====== Provided records
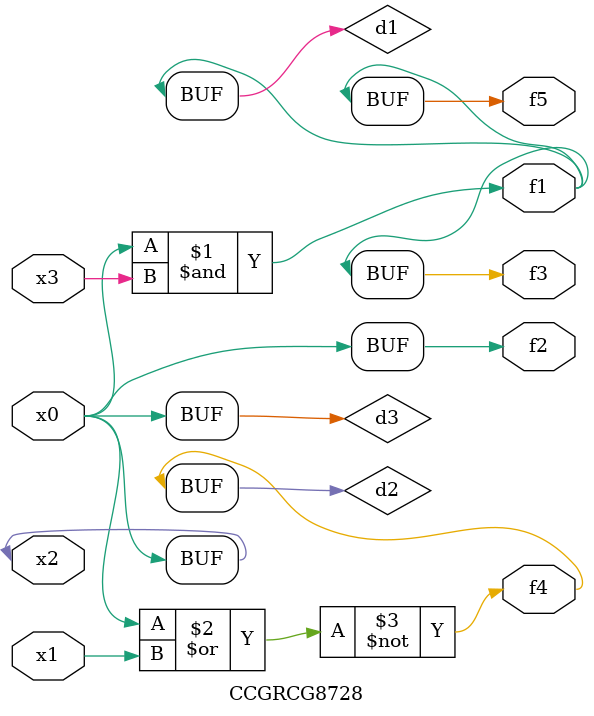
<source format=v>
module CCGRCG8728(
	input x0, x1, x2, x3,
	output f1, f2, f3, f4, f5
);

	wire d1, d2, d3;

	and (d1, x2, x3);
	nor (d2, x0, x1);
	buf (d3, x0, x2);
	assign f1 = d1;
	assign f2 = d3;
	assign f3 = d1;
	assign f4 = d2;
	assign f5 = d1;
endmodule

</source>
============
====== Provided records
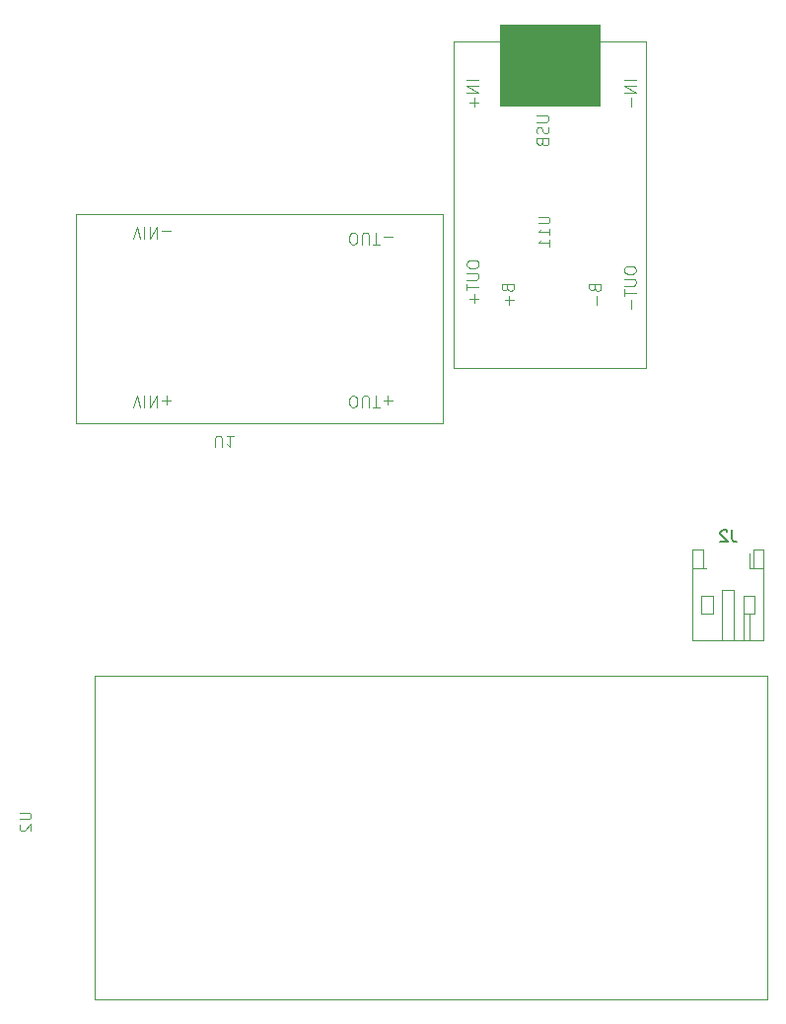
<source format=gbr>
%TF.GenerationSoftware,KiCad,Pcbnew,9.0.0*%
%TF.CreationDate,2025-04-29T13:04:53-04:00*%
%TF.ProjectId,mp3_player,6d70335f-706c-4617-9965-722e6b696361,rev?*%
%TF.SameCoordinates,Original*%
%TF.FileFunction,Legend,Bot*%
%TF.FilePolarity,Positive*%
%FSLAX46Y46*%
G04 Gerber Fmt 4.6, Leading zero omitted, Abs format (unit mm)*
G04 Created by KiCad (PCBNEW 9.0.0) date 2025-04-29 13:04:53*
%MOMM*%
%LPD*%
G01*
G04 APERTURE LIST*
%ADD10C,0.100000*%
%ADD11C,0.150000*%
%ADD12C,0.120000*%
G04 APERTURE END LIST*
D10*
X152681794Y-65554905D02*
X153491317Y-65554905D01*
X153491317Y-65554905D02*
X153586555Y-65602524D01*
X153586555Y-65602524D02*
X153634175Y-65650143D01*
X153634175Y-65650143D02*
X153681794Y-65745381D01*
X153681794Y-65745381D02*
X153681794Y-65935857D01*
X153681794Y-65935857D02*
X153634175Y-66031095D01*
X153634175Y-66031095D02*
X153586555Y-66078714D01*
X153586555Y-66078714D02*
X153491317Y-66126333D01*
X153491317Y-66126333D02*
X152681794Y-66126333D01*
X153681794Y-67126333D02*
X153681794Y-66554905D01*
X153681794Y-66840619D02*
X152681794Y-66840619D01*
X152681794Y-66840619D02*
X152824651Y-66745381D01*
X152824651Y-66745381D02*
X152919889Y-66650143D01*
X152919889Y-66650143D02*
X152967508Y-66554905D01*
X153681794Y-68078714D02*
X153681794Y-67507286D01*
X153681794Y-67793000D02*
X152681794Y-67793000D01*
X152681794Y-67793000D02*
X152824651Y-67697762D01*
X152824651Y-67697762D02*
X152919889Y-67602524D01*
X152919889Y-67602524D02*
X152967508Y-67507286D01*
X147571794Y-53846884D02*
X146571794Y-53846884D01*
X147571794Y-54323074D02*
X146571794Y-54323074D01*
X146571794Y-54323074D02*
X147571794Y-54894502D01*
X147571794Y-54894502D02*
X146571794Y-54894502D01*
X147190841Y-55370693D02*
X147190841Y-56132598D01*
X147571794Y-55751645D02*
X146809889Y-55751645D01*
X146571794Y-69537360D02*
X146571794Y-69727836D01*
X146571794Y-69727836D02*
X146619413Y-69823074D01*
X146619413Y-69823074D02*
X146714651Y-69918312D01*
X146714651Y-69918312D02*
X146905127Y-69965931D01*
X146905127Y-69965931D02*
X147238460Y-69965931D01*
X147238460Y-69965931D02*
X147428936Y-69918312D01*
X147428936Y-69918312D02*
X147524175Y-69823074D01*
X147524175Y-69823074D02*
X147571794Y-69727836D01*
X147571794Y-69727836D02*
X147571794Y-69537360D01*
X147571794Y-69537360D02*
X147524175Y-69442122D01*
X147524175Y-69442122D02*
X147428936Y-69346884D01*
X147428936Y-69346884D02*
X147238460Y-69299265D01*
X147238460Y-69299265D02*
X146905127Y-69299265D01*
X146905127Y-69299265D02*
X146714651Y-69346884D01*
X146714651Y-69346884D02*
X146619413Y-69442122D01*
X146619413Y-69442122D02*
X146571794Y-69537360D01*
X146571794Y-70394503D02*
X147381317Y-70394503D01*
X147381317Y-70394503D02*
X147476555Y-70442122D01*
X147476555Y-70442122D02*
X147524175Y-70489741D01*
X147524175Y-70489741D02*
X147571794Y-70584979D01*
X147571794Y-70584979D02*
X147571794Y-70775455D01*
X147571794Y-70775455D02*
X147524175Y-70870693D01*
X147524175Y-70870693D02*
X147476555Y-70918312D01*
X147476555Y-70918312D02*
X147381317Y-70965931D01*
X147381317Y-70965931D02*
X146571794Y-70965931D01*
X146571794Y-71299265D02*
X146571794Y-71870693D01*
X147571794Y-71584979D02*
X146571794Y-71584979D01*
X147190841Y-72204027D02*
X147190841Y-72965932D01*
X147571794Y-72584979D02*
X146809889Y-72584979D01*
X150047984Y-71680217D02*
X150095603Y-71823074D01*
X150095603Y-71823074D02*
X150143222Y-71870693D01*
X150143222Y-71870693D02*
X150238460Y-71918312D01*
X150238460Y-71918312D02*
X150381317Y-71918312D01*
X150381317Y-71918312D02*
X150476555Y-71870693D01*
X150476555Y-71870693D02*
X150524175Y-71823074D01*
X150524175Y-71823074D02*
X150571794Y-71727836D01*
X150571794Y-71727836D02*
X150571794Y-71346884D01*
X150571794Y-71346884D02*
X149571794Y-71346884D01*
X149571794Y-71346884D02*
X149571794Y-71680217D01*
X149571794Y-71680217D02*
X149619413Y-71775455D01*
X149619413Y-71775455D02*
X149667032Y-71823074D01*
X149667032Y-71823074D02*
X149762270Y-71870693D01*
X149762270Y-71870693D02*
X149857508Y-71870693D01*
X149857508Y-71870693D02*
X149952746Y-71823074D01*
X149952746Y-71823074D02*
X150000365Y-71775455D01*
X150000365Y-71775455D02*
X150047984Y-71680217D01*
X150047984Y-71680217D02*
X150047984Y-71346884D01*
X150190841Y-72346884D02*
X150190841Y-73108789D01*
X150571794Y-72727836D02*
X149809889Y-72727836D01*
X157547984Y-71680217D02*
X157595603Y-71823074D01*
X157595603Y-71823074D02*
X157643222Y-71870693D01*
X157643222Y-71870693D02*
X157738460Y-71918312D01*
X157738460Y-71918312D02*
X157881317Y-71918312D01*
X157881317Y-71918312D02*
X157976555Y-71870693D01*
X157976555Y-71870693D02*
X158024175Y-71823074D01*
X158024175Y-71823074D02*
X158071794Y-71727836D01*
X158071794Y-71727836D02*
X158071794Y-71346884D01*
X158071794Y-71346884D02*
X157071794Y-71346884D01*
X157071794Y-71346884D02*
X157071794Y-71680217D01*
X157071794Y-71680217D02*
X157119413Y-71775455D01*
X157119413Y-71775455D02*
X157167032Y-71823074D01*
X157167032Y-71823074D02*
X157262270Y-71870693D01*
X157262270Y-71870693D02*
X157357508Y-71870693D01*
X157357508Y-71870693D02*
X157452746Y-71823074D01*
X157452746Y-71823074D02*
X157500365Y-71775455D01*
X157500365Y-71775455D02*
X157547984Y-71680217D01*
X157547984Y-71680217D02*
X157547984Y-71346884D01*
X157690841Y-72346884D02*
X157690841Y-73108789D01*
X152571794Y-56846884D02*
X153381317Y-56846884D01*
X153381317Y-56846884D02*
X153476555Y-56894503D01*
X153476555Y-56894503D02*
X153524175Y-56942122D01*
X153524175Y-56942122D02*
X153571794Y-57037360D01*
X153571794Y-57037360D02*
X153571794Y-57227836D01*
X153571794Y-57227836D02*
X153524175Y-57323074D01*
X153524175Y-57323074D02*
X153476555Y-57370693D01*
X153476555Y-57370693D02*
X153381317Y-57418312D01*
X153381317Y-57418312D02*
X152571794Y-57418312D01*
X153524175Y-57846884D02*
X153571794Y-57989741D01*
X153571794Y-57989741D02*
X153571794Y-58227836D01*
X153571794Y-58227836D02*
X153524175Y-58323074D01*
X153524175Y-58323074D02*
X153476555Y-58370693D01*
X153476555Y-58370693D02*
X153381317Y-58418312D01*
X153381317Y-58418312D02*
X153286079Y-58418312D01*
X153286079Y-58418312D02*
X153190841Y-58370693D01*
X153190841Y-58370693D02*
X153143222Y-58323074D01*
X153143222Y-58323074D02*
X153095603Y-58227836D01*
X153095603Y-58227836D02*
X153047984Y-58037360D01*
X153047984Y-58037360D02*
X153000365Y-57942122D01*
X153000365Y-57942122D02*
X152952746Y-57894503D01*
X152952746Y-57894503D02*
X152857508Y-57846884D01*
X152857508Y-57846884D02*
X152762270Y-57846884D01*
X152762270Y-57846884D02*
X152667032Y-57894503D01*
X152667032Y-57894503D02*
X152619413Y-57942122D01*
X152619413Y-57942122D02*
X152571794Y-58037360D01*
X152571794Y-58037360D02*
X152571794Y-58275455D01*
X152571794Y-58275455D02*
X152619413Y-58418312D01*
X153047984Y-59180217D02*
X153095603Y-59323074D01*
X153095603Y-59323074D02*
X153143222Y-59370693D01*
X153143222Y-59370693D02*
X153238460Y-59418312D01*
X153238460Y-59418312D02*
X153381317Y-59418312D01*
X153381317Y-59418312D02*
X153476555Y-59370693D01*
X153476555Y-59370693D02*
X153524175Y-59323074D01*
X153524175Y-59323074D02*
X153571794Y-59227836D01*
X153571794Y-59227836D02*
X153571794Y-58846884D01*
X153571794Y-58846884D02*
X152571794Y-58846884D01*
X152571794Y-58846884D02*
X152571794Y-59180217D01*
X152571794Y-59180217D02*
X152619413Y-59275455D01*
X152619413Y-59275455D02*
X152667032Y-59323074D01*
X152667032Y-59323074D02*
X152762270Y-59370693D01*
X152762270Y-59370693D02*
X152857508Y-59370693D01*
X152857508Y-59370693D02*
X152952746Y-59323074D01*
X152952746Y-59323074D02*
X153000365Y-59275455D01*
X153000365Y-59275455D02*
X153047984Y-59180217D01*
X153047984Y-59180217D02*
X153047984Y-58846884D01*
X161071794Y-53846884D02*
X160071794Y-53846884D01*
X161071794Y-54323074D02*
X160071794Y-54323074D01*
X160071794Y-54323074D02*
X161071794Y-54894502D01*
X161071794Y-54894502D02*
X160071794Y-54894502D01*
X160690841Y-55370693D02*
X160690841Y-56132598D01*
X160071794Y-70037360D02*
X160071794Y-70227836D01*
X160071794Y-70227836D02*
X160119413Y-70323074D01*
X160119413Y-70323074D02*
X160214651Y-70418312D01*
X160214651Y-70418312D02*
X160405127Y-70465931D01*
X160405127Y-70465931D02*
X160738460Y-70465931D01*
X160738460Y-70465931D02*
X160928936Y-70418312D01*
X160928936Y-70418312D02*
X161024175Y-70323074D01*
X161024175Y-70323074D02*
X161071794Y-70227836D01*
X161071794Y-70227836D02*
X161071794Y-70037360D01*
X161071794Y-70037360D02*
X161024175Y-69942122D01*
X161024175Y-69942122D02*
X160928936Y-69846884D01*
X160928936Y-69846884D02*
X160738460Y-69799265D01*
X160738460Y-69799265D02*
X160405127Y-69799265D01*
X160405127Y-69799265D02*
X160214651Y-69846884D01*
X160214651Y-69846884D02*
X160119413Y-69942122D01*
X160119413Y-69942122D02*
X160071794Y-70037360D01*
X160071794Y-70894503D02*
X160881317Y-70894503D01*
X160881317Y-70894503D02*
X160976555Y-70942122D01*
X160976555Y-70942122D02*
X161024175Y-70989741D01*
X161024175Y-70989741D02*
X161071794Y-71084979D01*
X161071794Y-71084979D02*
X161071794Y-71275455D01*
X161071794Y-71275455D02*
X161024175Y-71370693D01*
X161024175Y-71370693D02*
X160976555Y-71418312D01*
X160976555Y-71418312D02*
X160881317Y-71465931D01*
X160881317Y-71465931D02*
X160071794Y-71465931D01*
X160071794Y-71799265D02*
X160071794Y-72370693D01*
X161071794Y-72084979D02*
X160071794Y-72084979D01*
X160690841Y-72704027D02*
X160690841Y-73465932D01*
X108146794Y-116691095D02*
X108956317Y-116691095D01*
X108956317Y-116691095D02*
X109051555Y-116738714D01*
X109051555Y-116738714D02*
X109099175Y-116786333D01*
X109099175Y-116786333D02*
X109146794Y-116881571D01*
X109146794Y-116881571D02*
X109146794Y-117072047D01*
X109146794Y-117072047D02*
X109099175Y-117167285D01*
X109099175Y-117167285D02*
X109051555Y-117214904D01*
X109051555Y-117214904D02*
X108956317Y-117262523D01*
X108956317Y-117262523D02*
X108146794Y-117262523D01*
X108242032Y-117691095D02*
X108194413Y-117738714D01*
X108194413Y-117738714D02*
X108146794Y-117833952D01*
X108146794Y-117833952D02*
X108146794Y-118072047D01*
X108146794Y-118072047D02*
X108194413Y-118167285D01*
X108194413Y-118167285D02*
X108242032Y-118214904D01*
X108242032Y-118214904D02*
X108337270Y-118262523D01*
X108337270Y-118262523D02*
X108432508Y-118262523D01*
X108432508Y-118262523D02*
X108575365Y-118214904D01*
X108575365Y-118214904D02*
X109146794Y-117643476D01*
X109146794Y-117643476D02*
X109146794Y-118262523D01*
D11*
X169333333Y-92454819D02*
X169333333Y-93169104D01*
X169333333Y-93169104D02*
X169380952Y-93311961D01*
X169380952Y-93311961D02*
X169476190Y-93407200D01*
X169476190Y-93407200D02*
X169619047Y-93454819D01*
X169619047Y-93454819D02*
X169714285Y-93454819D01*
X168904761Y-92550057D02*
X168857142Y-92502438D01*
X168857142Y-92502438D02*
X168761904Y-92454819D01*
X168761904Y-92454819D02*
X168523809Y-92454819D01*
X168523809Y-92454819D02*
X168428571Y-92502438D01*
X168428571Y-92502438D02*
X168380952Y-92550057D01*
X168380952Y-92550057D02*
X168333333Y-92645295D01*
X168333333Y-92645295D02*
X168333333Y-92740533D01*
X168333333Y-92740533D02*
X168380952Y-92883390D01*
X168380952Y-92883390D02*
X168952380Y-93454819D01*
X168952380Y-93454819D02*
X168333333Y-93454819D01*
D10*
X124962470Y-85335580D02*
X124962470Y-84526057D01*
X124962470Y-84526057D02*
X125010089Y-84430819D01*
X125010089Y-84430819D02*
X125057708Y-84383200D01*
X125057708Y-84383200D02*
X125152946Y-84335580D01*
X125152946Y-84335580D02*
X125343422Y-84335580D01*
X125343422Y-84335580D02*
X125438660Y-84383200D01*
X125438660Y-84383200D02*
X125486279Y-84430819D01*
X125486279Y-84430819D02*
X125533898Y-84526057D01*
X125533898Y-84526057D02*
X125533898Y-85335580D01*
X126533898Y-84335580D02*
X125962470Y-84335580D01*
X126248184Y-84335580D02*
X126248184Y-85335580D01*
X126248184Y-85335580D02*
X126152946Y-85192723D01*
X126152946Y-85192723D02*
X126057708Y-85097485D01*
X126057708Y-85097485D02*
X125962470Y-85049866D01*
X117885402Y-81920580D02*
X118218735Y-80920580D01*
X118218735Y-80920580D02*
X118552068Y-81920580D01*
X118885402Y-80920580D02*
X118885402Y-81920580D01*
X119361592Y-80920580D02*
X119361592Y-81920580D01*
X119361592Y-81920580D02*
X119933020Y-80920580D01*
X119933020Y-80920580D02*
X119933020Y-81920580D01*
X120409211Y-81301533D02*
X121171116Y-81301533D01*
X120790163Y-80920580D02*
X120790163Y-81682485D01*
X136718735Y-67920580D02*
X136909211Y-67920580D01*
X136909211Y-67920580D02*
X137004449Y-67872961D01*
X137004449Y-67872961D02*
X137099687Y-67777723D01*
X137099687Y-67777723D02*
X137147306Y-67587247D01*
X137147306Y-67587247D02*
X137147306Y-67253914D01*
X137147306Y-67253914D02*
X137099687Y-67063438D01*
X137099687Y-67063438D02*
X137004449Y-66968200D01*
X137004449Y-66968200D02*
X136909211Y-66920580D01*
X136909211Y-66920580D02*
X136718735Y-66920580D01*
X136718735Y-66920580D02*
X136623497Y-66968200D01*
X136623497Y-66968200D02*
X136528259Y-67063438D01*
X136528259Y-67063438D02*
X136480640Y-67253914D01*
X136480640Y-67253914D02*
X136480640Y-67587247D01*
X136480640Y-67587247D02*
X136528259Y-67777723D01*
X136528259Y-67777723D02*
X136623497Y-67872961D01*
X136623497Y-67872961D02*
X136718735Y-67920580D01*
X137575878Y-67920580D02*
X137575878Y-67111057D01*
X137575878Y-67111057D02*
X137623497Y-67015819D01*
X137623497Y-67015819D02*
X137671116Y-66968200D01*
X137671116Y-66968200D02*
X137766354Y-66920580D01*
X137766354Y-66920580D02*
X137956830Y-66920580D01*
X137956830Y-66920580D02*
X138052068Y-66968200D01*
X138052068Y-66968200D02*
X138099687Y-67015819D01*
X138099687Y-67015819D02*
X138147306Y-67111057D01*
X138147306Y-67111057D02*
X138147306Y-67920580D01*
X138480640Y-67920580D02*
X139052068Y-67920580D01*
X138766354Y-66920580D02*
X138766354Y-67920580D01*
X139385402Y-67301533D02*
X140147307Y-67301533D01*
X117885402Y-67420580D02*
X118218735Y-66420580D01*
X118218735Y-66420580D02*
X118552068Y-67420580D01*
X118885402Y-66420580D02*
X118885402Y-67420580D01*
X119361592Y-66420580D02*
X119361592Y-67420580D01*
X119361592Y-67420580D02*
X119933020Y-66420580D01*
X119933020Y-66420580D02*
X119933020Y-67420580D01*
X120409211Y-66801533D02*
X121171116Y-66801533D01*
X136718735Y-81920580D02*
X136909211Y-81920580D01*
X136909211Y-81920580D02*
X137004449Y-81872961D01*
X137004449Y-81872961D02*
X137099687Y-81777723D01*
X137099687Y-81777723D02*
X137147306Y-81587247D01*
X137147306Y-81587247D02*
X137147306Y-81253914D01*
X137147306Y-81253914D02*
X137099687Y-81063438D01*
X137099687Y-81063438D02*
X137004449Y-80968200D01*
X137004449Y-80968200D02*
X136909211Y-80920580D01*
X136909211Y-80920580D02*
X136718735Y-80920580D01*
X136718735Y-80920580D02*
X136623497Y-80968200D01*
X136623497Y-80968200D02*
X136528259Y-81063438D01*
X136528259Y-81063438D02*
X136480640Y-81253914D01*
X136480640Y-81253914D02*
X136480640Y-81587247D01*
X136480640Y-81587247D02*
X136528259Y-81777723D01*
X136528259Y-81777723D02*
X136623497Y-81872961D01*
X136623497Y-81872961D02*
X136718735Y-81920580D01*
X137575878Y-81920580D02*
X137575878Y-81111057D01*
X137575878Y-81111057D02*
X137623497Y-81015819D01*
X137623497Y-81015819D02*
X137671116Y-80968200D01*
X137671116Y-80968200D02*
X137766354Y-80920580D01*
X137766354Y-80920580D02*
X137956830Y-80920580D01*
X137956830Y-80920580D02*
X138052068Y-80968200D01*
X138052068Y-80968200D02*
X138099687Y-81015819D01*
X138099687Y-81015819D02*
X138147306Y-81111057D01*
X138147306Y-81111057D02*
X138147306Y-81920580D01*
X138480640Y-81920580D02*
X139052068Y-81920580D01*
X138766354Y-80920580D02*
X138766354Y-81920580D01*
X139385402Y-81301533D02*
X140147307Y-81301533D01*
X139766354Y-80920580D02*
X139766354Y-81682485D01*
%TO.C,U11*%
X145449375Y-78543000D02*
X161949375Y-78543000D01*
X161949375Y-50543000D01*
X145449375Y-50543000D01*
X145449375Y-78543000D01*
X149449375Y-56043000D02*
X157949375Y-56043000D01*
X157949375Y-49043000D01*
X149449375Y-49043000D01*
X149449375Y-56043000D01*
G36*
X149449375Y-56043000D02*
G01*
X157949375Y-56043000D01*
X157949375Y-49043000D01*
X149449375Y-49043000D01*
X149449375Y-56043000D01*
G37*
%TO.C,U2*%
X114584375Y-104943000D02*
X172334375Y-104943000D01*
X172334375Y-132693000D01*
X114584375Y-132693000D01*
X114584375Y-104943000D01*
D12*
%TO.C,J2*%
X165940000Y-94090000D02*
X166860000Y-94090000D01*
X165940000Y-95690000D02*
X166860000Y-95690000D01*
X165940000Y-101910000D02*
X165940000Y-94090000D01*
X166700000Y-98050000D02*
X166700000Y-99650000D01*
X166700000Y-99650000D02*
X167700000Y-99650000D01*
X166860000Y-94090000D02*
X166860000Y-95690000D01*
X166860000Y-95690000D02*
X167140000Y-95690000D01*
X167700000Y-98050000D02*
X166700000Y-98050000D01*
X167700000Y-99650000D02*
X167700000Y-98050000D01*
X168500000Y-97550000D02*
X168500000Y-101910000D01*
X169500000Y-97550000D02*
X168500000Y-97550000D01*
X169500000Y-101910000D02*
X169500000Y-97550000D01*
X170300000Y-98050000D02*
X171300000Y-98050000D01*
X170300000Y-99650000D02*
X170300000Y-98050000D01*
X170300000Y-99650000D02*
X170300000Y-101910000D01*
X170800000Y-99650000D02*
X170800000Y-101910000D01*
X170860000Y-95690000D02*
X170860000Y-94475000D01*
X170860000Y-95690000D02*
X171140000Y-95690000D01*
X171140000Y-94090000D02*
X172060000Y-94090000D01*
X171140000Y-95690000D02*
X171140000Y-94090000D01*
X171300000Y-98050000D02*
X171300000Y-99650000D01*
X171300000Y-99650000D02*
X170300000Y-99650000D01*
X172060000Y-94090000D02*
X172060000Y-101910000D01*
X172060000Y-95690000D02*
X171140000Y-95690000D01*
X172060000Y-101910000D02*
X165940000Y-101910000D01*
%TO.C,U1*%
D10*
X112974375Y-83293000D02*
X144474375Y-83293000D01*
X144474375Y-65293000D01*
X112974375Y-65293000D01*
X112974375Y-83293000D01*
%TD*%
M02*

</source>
============
====== Provided records
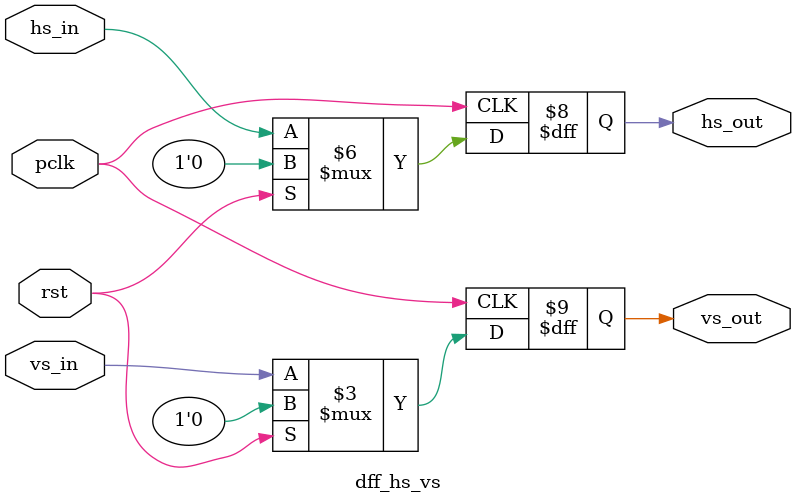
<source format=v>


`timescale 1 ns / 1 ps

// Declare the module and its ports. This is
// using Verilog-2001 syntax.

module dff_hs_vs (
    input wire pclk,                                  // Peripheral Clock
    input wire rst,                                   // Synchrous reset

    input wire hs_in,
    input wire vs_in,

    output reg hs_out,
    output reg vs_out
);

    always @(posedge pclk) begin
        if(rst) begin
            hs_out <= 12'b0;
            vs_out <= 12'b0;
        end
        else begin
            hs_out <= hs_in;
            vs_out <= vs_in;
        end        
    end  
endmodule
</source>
============
§ **Required action**: Search the data above for the word "assign" and show every line that has it.

§ **Exercise output**:
	assign f1 = d1;
	assign f2 = d3;
	assign f3 = d1;
	assign f4 = d2;
	assign f5 = d1;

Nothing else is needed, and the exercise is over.